Bagi Ibu Dayu, awal mengajar masyarakat kolok cukup menantang, sebab ia sendiri semula tidak bisa berbahasa isyarat. Namun, hal itu tidak membuatnya patah semangat. Ada Pak Kanta yang membantunya menjembatani komunikasi antara dirinya dan penari kolok. Dengan semangat yang mereka miliki, mereka dengan cepat memahami gerakan-gerakan tari. Beruntung pula, kini teknologi sudah maju. Ibu Dayu merekam gerakan-gerakan tari tersebut di ponsel, lalu diperlihatkan kepada para penari sembari berlatih gerakan dasar.

“Walaupun mereka tidak bisa mendengar dan berbicara, tapi bermain ponsel mereka sudah biasa. Jadi, mereka belajar gerakan dari video yang aku kirimkan, biasanya lewat WhatsApp,” cerita Ibu Dayu lega.

Gerakan tarian dibuat sederhana, sehingga para penari kolok mampu mengikuti dan mencerna apa yang diajarkan. Keunikannya adalah jika selama ini dalam tarian, penari mengikuti melodi musik, kini para pemusiklah yang menyesuaikan gerakan penari yang kolok, tentu tetap disesuaikan dengan aba-aba dari para pemusik.

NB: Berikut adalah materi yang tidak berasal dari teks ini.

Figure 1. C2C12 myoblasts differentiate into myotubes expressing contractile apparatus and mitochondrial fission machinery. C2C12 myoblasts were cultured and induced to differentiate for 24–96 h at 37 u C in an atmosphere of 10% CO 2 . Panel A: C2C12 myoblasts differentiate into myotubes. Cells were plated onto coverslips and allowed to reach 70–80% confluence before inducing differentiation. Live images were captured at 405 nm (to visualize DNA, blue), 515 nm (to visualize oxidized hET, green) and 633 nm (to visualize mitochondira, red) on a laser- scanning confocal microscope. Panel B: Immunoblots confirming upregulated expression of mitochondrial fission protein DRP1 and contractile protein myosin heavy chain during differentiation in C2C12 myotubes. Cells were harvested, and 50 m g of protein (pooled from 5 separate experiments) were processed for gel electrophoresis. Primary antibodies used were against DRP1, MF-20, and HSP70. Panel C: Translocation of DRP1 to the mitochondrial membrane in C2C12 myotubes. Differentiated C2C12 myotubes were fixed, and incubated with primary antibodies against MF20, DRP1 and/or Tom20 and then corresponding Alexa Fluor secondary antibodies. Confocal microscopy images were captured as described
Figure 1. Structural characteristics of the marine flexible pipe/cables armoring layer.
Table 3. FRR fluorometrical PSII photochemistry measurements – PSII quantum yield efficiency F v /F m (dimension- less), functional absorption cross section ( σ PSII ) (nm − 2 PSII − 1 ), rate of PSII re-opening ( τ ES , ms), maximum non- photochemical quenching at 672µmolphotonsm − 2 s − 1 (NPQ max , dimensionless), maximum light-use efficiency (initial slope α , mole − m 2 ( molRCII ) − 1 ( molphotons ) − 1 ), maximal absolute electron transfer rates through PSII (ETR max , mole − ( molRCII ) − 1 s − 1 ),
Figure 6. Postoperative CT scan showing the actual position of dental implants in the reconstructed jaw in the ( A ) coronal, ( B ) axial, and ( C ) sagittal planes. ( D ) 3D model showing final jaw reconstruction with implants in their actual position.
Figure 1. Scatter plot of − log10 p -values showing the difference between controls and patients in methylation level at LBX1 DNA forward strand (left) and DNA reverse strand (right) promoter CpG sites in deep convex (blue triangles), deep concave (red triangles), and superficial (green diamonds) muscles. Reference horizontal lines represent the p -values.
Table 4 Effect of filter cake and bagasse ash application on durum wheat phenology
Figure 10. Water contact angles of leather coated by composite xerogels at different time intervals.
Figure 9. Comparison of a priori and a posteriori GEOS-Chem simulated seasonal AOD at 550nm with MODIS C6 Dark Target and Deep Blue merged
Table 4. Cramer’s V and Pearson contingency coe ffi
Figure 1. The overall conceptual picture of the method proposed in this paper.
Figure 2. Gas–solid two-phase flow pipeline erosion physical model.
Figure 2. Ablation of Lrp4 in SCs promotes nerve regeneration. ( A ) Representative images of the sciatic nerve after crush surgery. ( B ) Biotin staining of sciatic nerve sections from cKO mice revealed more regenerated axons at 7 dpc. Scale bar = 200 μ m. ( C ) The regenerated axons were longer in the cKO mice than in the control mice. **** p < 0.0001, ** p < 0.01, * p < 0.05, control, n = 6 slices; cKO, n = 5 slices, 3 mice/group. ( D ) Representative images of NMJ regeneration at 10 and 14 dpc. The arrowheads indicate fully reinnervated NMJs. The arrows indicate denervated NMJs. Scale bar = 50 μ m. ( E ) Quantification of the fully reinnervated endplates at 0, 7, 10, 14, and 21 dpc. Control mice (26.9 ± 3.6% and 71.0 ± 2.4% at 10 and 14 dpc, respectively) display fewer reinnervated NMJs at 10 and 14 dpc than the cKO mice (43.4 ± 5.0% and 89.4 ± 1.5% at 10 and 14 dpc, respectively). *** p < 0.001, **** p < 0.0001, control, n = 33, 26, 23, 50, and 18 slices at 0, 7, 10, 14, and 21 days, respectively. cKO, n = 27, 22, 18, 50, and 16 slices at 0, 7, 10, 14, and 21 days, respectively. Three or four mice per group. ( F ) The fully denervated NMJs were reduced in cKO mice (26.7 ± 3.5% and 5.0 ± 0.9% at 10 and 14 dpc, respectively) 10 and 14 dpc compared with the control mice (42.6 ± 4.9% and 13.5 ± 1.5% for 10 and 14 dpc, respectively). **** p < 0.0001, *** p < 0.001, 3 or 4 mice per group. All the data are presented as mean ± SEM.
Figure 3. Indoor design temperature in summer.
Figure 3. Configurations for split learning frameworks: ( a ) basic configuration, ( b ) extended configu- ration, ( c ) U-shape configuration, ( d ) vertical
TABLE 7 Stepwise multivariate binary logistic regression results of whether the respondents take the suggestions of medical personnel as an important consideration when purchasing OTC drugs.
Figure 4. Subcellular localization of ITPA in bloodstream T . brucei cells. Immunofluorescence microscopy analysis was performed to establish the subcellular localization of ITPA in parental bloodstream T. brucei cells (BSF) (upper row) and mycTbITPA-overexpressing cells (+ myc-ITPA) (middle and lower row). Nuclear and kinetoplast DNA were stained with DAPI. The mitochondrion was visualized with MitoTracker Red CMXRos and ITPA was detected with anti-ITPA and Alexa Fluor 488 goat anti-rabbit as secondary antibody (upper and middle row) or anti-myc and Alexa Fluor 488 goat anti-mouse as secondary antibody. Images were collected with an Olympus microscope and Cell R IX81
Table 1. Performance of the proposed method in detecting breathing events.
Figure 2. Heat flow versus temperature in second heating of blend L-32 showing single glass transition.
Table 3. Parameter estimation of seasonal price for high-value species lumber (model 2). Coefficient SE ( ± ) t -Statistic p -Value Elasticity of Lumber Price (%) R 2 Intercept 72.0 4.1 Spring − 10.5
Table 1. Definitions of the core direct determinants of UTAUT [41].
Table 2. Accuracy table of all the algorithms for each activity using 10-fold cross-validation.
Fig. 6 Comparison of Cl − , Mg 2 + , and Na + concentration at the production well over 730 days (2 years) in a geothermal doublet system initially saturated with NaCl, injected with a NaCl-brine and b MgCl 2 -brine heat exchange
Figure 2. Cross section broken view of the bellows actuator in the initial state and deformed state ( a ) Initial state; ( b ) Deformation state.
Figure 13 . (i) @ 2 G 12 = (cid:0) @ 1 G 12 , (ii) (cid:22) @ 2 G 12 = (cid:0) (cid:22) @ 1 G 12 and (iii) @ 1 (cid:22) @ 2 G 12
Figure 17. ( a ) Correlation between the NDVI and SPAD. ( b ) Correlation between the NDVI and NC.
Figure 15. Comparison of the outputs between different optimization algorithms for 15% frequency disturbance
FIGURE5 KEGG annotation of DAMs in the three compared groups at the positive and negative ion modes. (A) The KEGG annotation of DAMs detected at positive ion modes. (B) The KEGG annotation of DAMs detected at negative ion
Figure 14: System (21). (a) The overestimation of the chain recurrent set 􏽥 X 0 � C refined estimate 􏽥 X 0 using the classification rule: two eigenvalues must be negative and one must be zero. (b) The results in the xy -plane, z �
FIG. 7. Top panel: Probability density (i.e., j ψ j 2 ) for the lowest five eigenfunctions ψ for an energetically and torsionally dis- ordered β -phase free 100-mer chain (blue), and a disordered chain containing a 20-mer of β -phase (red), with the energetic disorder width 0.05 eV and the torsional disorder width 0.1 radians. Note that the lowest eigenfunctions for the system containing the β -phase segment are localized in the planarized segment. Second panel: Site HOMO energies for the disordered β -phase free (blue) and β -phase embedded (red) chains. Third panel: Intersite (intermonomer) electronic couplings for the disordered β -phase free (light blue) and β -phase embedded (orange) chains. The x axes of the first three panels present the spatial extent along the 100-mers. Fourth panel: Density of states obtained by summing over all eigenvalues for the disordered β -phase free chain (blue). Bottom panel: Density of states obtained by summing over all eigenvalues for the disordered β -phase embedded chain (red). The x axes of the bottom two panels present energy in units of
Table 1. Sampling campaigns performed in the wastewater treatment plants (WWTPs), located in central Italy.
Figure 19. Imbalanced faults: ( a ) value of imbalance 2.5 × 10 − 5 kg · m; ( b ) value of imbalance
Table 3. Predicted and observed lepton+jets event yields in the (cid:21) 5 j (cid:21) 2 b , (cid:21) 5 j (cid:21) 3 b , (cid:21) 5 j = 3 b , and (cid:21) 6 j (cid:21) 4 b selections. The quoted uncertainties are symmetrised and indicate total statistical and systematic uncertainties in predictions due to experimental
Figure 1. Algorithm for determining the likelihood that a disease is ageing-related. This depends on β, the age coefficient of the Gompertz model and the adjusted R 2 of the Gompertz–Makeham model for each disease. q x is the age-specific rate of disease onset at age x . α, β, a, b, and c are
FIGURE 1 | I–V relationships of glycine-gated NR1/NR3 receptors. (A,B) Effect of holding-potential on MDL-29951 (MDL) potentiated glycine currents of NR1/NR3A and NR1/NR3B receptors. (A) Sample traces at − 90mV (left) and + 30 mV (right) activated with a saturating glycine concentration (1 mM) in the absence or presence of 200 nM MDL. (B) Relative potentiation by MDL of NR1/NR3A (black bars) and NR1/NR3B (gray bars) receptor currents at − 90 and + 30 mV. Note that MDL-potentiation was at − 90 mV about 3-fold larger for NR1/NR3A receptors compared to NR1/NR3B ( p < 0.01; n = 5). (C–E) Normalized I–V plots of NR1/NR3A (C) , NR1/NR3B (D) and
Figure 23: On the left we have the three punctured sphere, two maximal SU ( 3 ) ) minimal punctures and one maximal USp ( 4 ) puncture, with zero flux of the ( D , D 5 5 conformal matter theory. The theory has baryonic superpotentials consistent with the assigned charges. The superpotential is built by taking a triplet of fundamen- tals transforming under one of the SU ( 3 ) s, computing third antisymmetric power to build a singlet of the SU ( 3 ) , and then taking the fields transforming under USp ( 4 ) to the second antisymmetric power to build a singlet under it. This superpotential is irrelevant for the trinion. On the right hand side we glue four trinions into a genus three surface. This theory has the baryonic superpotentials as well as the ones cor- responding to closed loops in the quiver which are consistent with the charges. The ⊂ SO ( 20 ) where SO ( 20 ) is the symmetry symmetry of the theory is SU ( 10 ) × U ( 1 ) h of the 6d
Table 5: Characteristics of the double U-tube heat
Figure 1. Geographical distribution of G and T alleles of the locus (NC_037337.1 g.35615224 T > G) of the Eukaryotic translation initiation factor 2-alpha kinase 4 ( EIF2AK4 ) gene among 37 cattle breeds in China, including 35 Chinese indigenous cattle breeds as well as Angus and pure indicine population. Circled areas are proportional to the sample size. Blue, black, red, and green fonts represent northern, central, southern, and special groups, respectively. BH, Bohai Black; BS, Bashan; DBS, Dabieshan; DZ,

Baca Juga : Kisah Pekerja Perempuan Menyusui dan Kebutuhan Laktasi Sebagai Hak

“Terjadi ketidaksinkronan itu sering. Memang tidak bisa sempurna seperti orang normal, tapi karena penabuh memberi kode dan penari menerima kode, kadang-kadang tarian tetap terlihat indah. Kalau lihat dari kejauhan, bahkan kadang-kadang ada yang tidak tahu kalau para penari ini sebetulnya kolok,” cerita Ketut Kanta, seorang tokoh masyarakat yang juga adalah Ketua Kelompok KEM I Kelodan, Desa Bengkala.

Dukungan PT Pertamina (Persero) DPPU Ngurah Rai terhadap kelompok tari KEM Kolok Bengkala ini juga sangat besar. Tiap kali ada acara yang cocok, para penari ini akan diundang untuk mengisi acara. Di luar kegiatan mereka sehari-hari sebagai petani, buruh, dan lain-lain, masyarakat kolok yang memiliki passion di bidang tarian, kini dapat mengeksplorasi bakat dan kemampuannya melalui pelatihan ini.

Diharapkan, dengan berkembangnya seni dan budaya, Desa Bengkala akan segera siap untuk menjadi desa wisata. Dalam waktu panjang, masyarakat kolok akan lebih berdaya terutama di bidang ekonomi. Mereka mampu.